**Given records:**
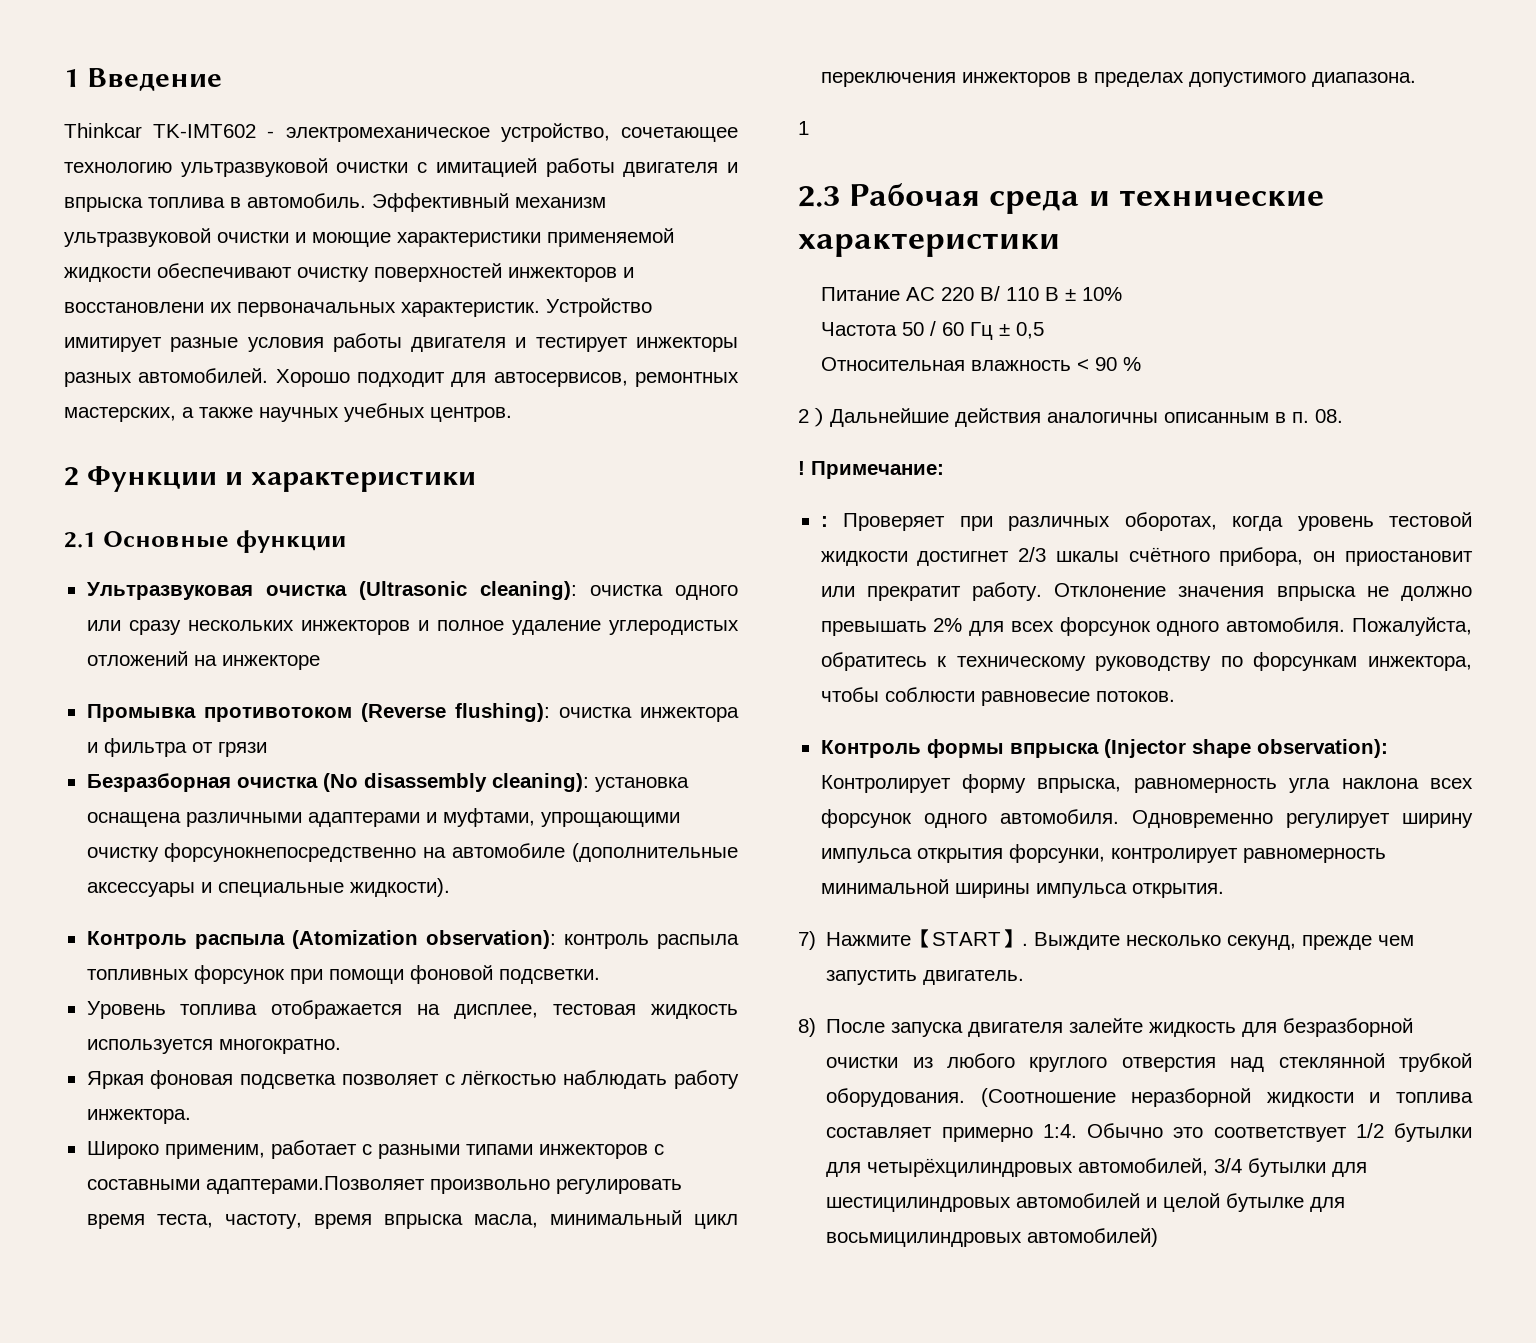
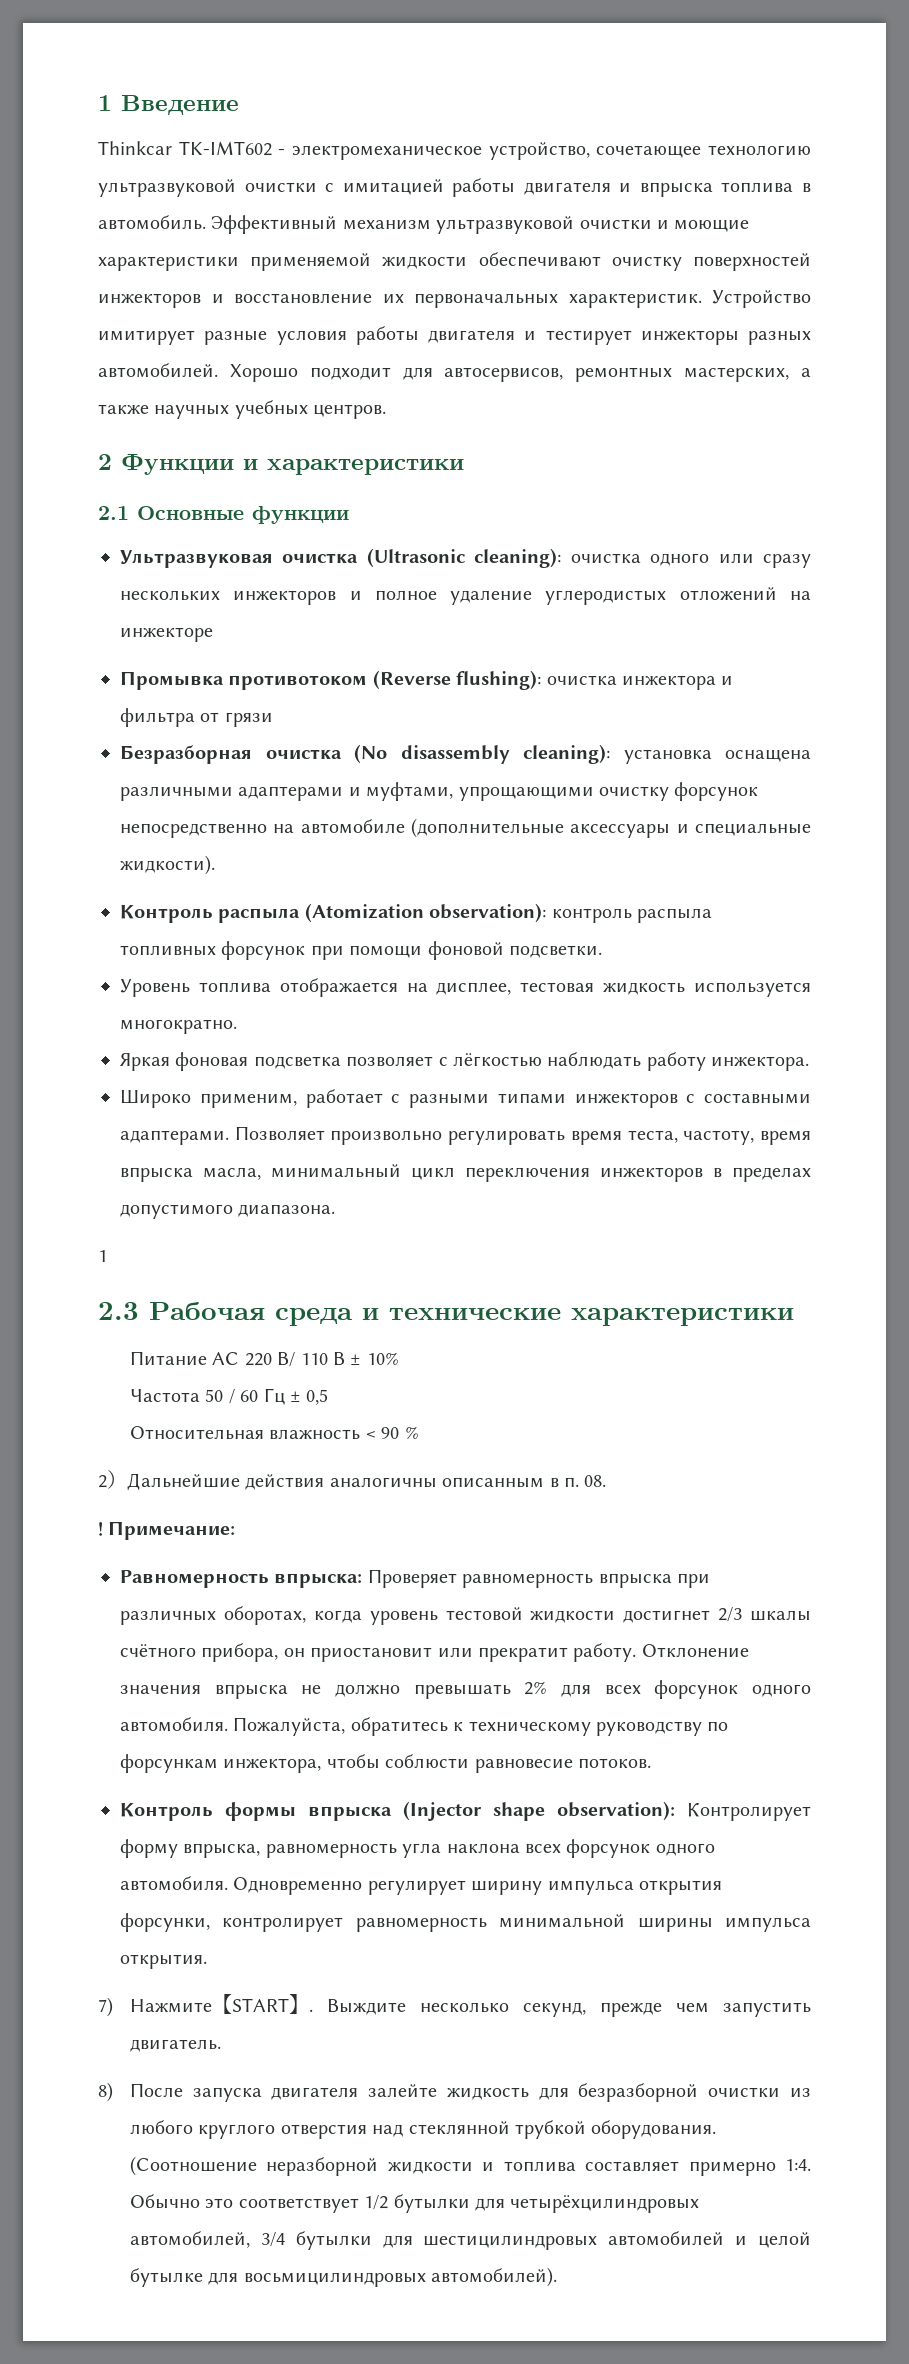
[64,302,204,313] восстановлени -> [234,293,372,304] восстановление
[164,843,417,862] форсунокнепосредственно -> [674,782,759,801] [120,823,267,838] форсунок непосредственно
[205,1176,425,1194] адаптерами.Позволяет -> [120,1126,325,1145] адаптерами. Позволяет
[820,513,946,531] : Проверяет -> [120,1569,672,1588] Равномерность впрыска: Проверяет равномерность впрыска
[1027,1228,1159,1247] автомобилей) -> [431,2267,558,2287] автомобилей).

**Problem description:** Every record must be returned exactly. Leave its pictures out.

**Written answer:**
[64,302,204,313] восстановлени -> [234,293,372,304] восстановление
[164,843,417,862] форсунокнепосредственно -> [674,782,759,801] [120,823,267,838] форсунок непосредственно
[205,1176,425,1194] адаптерами.Позволяет -> [120,1126,325,1145] адаптерами. Позволяет
[820,513,946,531] : Проверяет -> [120,1569,672,1588] Равномерность впрыска: Проверяет равномерность впрыска
[1027,1228,1159,1247] автомобилей) -> [431,2267,558,2287] автомобилей).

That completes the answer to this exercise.